Произнося эти слова, я понятия не имел, какими мотивами может руководствоваться адвокат. Но в любом случае он исходил из неверного предположения. Посему я разыграл свою единственную карту.
— Но он не знает, что завещание по-прежнему существует! Документ не уничтожили — так же, как меня не убили! Скажите это Сансью!
Барни развернул меня лицом к себе и задумчиво уставился мне в глаза, тяжело дыша и поглаживая лезвие ножа большим пальцем.
— Брехня, — бросил он наконец.
— Если вы сейчас убьете меня, Сансью ничего не выиграет. Только Момпессоны. Вы хотите этого?
Последние слова я произнес по наитию, ибо вдруг вспомнил, как брат Барни говорил мне, что последний имеет зуб против Момпессонов, не заплативших ему за какую-то работу.
Он пристально смотрел на меня несколько мгновений, самых долгих в моей жизни, а потом внезапно оттолкнул и быстро ушел прочь.
Я поспешил к Стрэнду и почувствовал себя в безопасности, только когда оказался на оживленной, залитой светом фонарей улице.

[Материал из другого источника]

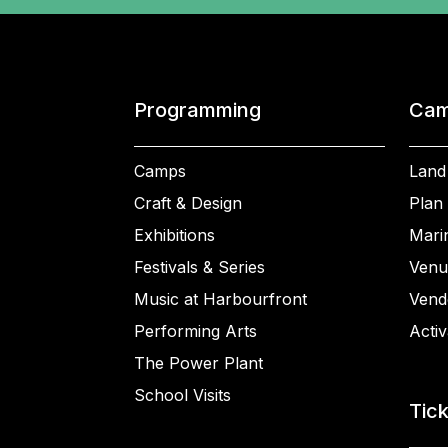
Programming
Cam
Camps
Land
Craft & Design
Plan 
Exhibitions
Mari
Festivals & Series
Venu
Music at Harbourfront
Vend
Performing Arts
Activ
The Power Plant
School Visits
Tic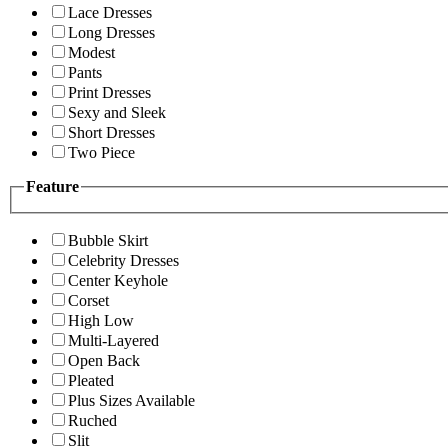
Lace Dresses
Long Dresses
Modest
Pants
Print Dresses
Sexy and Sleek
Short Dresses
Two Piece
Feature
Bubble Skirt
Celebrity Dresses
Center Keyhole
Corset
High Low
Multi-Layered
Open Back
Pleated
Plus Sizes Available
Ruched
Slit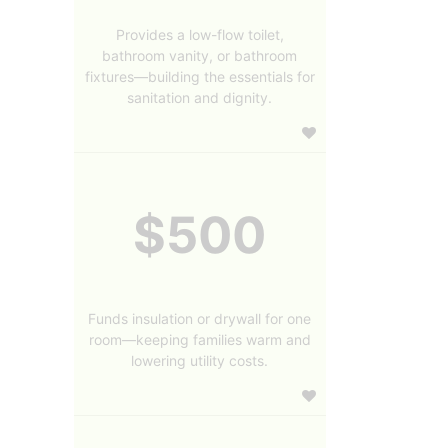
Provides a low-flow toilet,
bathroom vanity, or bathroom
fixtures—building the essentials for
sanitation and dignity.
$500
Funds insulation or drywall for one
room—keeping families warm and
lowering utility costs.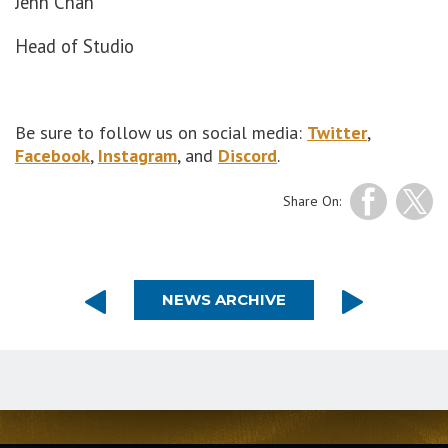
Jenn Chan
Head of Studio
Be sure to follow us on social media:
Twitter
,
Facebook
,
Instagram
, and
Discord
.
Share On:
NEWS ARCHIVE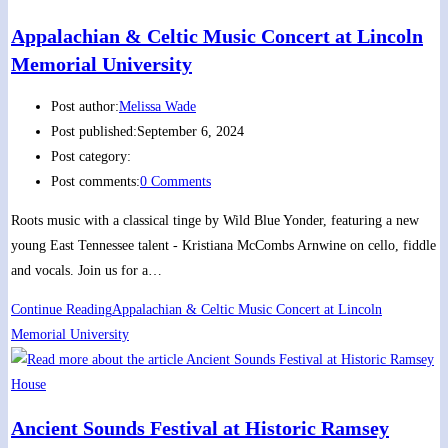
Appalachian & Celtic Music Concert at Lincoln
Memorial University
Post author:
Melissa Wade
Post published:
September 6, 2024
Post category:
Post comments:
0 Comments
Roots music with a classical tinge by Wild Blue Yonder, featuring a new
young East Tennessee talent - Kristiana McCombs Arnwine on cello, fiddle
and vocals. Join us for a…
Continue Reading
Appalachian & Celtic Music Concert at Lincoln
Memorial University
Ancient Sounds Festival at Historic Ramsey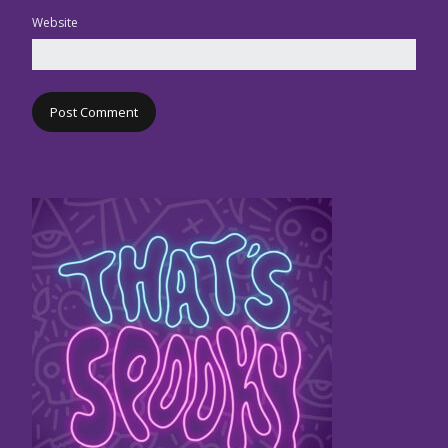
Website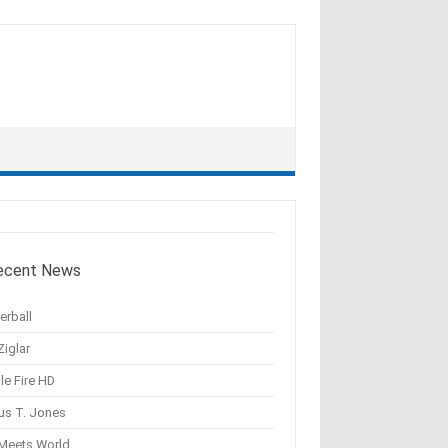
ecent News
erball
Ziglar
le Fire HD
us T. Jones
 Meets World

Зачем Сансью желать моей смерти? На кого он работает? Это оставалось загадкой, но я вдруг понял, откуда Барни узнал, где меня искать, и почему Джоуи не пришел сегодня! Он продал меня своему дяде. На глаза навернулись слезы, и я понял, что вот-вот расплачусь. После долгого периода подозрений и сомнений я наконец-то стал доверять Джоуи, и именно сейчас, когда я, в сущности, вверил ему свою жизнь, он предал меня. Что-то текло у меня по лицу. Я понял, что не слезы, а кровь — ибо теперь, немного опомнившись, я обнаружил на лбу сильно кровоточащую рану. В голове шумело, и я чувствовал слабость и дурноту. Куда мне податься теперь? Да некуда. Разве только вернуться в свою унылую каморку, но и там теперь небезопасно. Однако выбора не оставалось. С тяжелым сердцем я поспешил домой, тихонько поднялся по лестнице, благополучно избежав встречи с хозяйкой, и запер за собой дверь. Я промыл рану, остановил кровотечение, а потом повалился на кровать, и комната поплыла у меня перед глазами.

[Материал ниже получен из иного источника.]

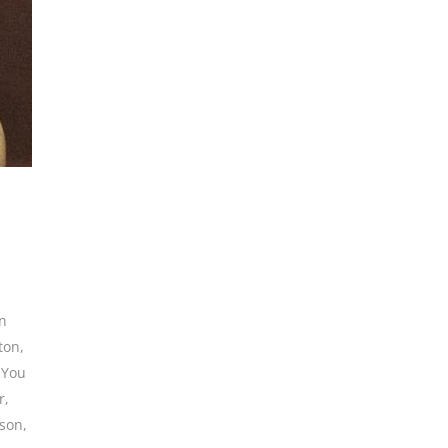
in
ton
,
 You
r
,
rson
,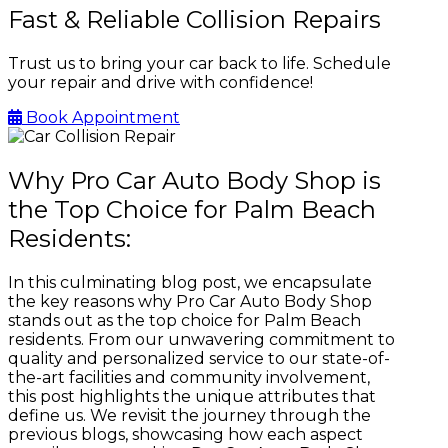
Fast & Reliable Collision Repairs
Trust us to bring your car back to life. Schedule
your repair and drive with confidence!
Book Appointment
Why Pro Car Auto Body Shop is
the Top Choice for Palm Beach
Residents:
In this culminating blog post, we encapsulate
the key reasons why Pro Car Auto Body Shop
stands out as the top choice for Palm Beach
residents. From our unwavering commitment to
quality and personalized service to our state-of-
the-art facilities and community involvement,
this post highlights the unique attributes that
define us. We revisit the journey through the
previous blogs, showcasing how each aspect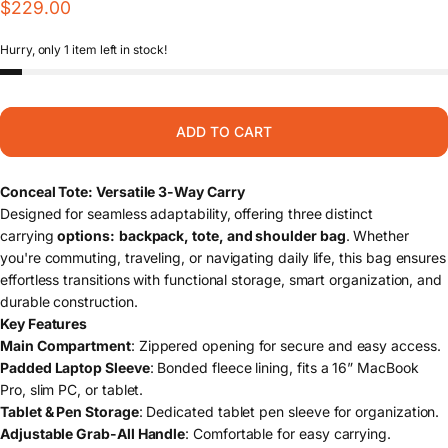
$229.00
Hurry, only 1 item left in stock!
ADD TO CART
Conceal Tote: Versatile 3-Way Carry
Designed for seamless adaptability, offering three distinct
carrying
options:
backpack, tote, and shoulder bag
. Whether
you're commuting, traveling, or navigating daily life, this bag ensures
effortless transitions with functional storage, smart organization, and
durable construction.
Key Features
Main Compartment
: Zippered opening for secure and easy access.
Padded Laptop Sleeve
: Bonded fleece lining, fits a 16” MacBook
Pro, slim PC, or tablet.
Tablet & Pen Storage
: Dedicated tablet pen sleeve for organization.
Adjustable Grab-All Handle
: Comfortable for easy carrying.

Как великолепно, должно быть, выглядел дом тем вечером! Я мог бы проходить мимо него тогда, поскольку частенько прогуливался по Вест-Энду в поздний час, любуясь хвастливо выставленной напоказ роскошью Застарелого Разложения (и сожалея о ней, разумеется). Я живо представляю, как из-за прибывающих экипажей на улице образуется затор, препятствующий движению: очередное свидетельство презрения к ближним.
Я могу провести вас в особняк, каким он был тем вечером. Мы проходим мимо ливрейного лакея, стоящего у парадной двери, и наемный камердинер объявляет наши имена, которые затем передаются громкими голосами с одной лестничной площадки на другую по мере того, как мы поднимаемся. Роскошные диваны и изящные буфеты стоят вдоль стен, и оркестр Коллине уже играет вальсы и галопы, хотя еще только десять часов и по нынешней моде слишком рано для прибытия гостей (но мы-то с вами не из высшего света).

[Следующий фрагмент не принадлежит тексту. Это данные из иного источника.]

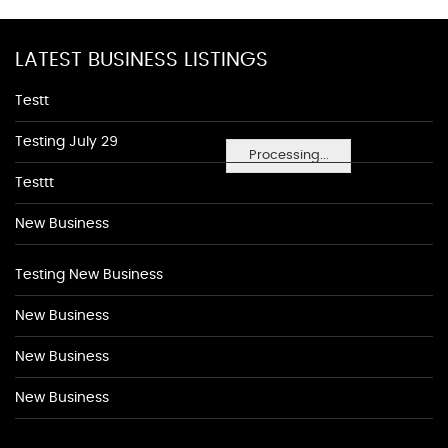
LATEST BUSINESS LISTINGS
Testt
Testing July 29
Processing...
Testtt
New Business
Testing New Business
New Business
New Business
New Business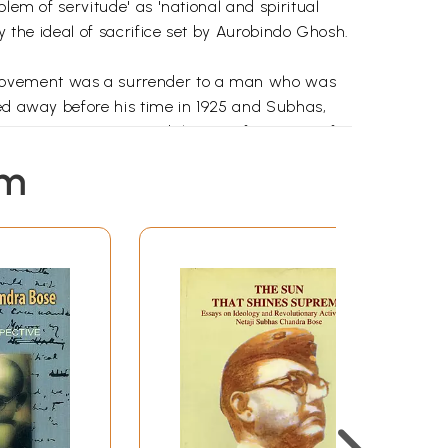
lem of servitude' as 'national and spiritual
y the ideal of sacrifice set by Aurobindo Ghosh.
n movement was a surrender to a man who was
sed away before his time in 1925 and Subhas,
 1924 to 1927 witnessed the transformation of a
r Roy and Sarat Chandra Chattopadhyay among
em
fairs, criminology, spirituality and, of course,
been here,' he wrote, 'I would never realize the
hen he wrote: "Sonar Bangia, ami tomae
ion in a spirit of service' ought to be 'the main
 of the dangers of the active side of a man
sliding pauselessly down to the zero line in the
 of his own political beliefs. 'I do not think
nduism was extremely dear to his heart; he
f any kind. That explains how it was possible
ty that Subhas sought to emulate in his politics,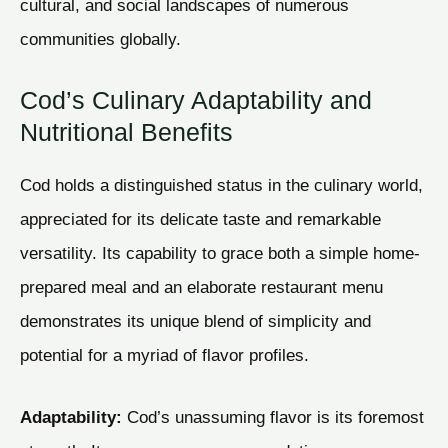
cultural, and social landscapes of numerous
communities globally.
Cod’s Culinary Adaptability and
Nutritional Benefits
Cod holds a distinguished status in the culinary world,
appreciated for its delicate taste and remarkable
versatility. Its capability to grace both a simple home-
prepared meal and an elaborate restaurant menu
demonstrates its unique blend of simplicity and
potential for a myriad of flavor profiles.
Adaptability:
Cod’s unassuming flavor is its foremost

Леди Момпессон и сэр Дейвид готовятся принимать гостей у дверей большого салона на верхней площадке главной лестницы. Они держатся настолько непринужденно, что, безусловно, гости усомнятся в слухах о грозящем им разорении. При виде такой расточительности любой откажется верить в подобные россказни. Разумеется, это просто обычные злостные сплетни, до каких охоче светское общество, праздное и недоброжелательное.